# What you need to do
Pull each line holding "serif" out of the entries below.

[Before-and-after page screenshots]

++++++++++++++++++++

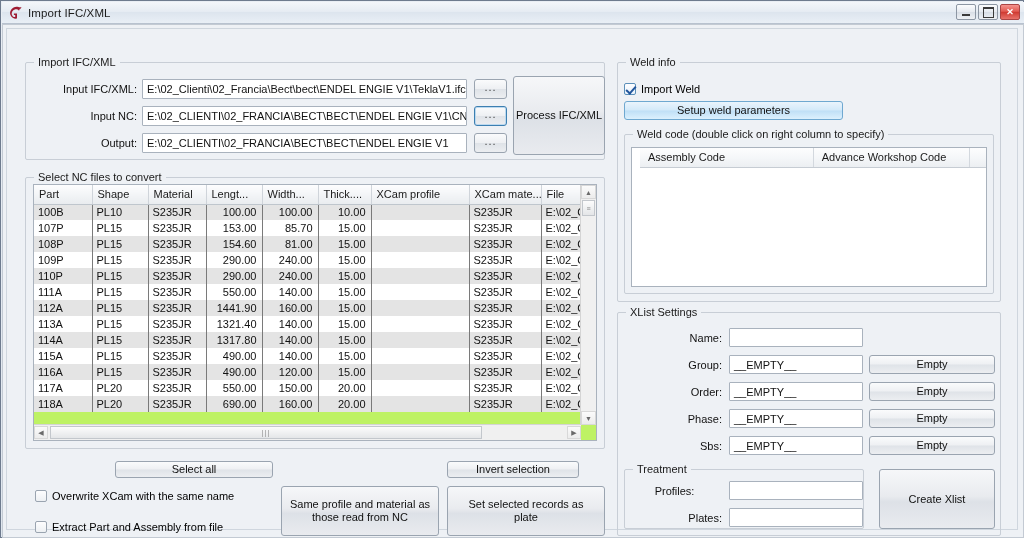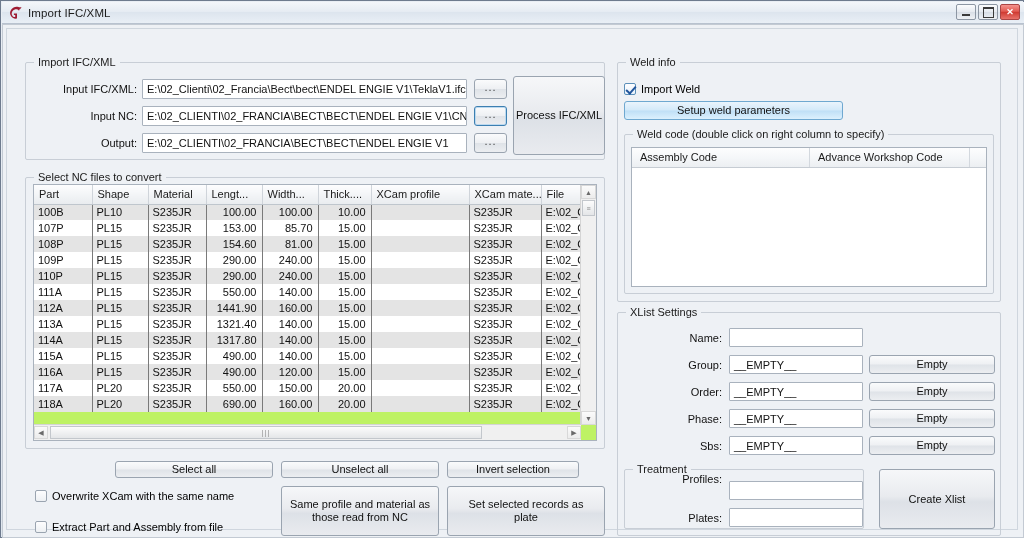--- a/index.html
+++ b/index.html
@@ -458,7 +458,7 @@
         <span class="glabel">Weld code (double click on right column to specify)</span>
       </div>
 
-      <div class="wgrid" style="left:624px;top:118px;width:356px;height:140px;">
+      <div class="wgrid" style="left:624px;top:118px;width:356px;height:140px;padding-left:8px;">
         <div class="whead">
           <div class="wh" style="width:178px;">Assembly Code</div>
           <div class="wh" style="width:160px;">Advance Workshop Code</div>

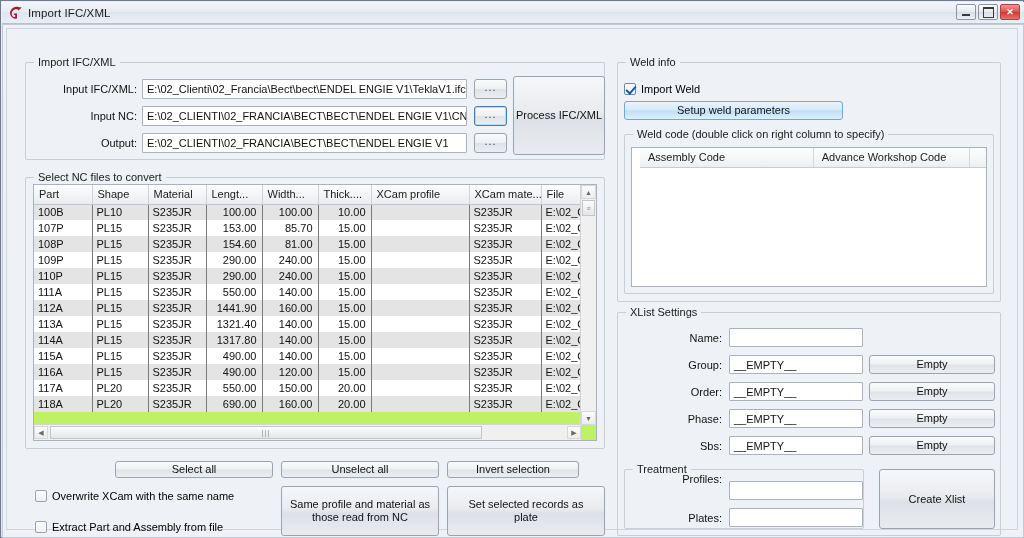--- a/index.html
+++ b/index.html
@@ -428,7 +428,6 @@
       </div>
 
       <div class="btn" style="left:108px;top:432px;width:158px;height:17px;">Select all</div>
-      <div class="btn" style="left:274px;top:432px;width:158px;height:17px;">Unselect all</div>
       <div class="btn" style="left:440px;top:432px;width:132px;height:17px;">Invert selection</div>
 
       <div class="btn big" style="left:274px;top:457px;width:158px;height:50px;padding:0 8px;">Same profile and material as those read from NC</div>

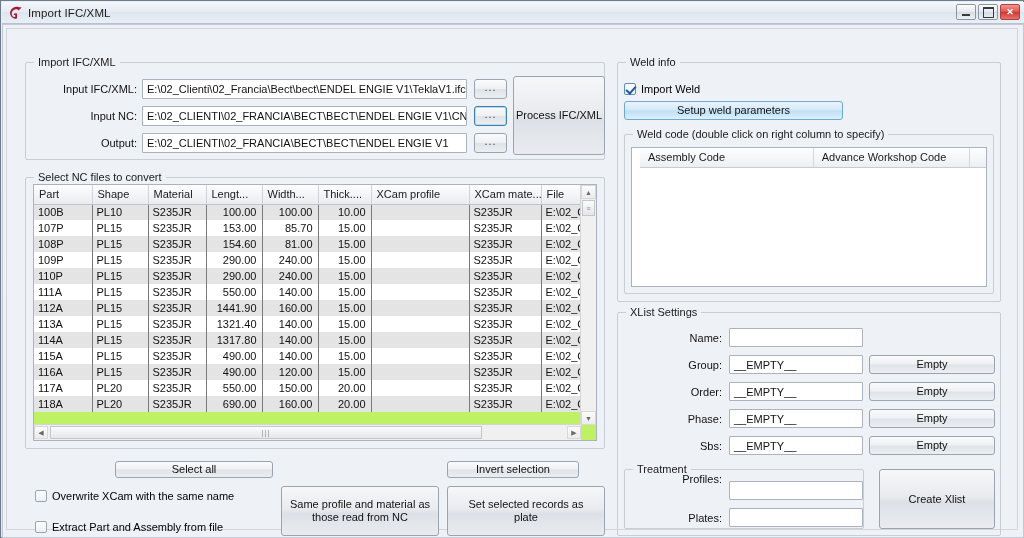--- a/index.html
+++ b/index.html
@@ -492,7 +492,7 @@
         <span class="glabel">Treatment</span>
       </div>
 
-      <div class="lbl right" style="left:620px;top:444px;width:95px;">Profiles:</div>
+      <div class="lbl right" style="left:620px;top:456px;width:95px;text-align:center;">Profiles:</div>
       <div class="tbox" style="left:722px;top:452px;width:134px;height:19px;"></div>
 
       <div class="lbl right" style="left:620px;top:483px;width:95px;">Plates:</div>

++++++++++++++++++++

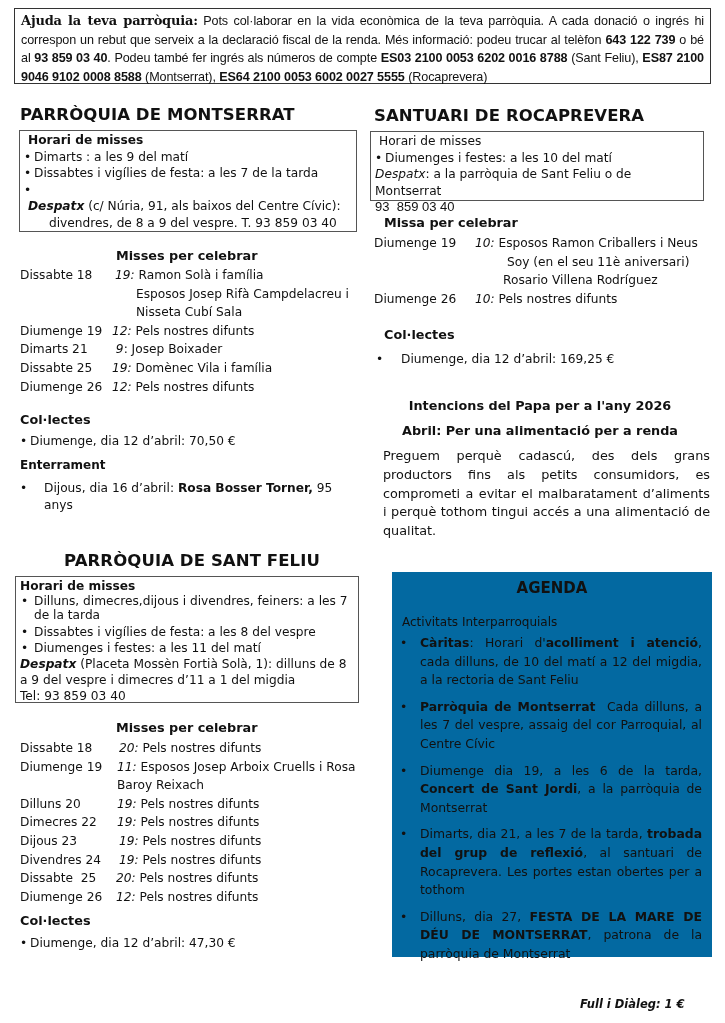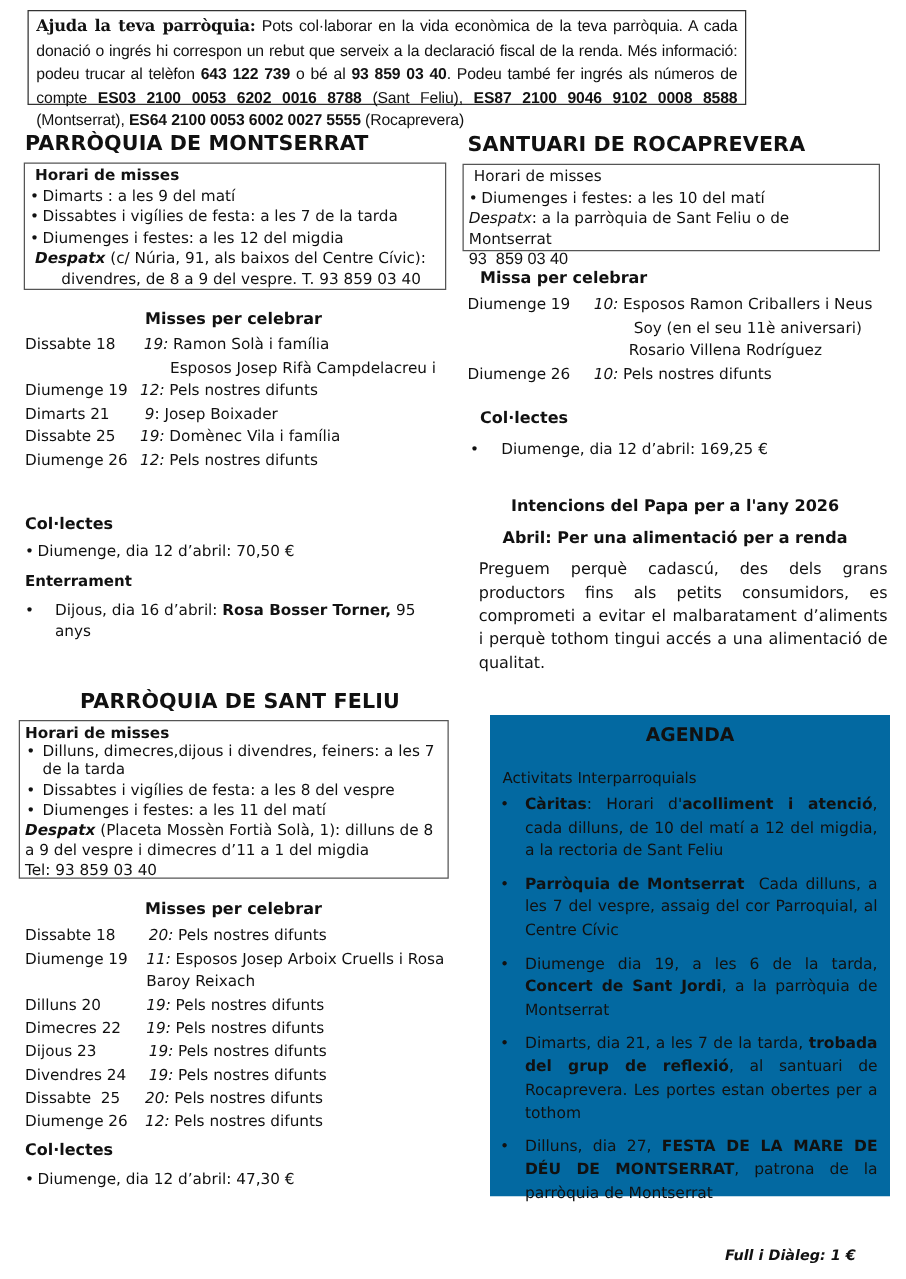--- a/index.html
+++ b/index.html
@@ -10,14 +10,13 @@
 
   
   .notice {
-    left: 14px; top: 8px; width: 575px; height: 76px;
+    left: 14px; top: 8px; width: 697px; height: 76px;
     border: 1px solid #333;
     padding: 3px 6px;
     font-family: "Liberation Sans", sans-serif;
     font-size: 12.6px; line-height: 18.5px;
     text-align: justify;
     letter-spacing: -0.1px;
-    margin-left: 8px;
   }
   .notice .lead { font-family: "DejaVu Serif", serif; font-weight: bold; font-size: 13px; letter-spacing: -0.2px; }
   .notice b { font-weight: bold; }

++++++++++++++++++++

# Task solution
     font-family: "Liberation Sans", sans-serif;
   .notice .lead { font-family: "DejaVu Serif", serif; font-weight: bold; font-size: 13px; letter-spacing: -0.2px; }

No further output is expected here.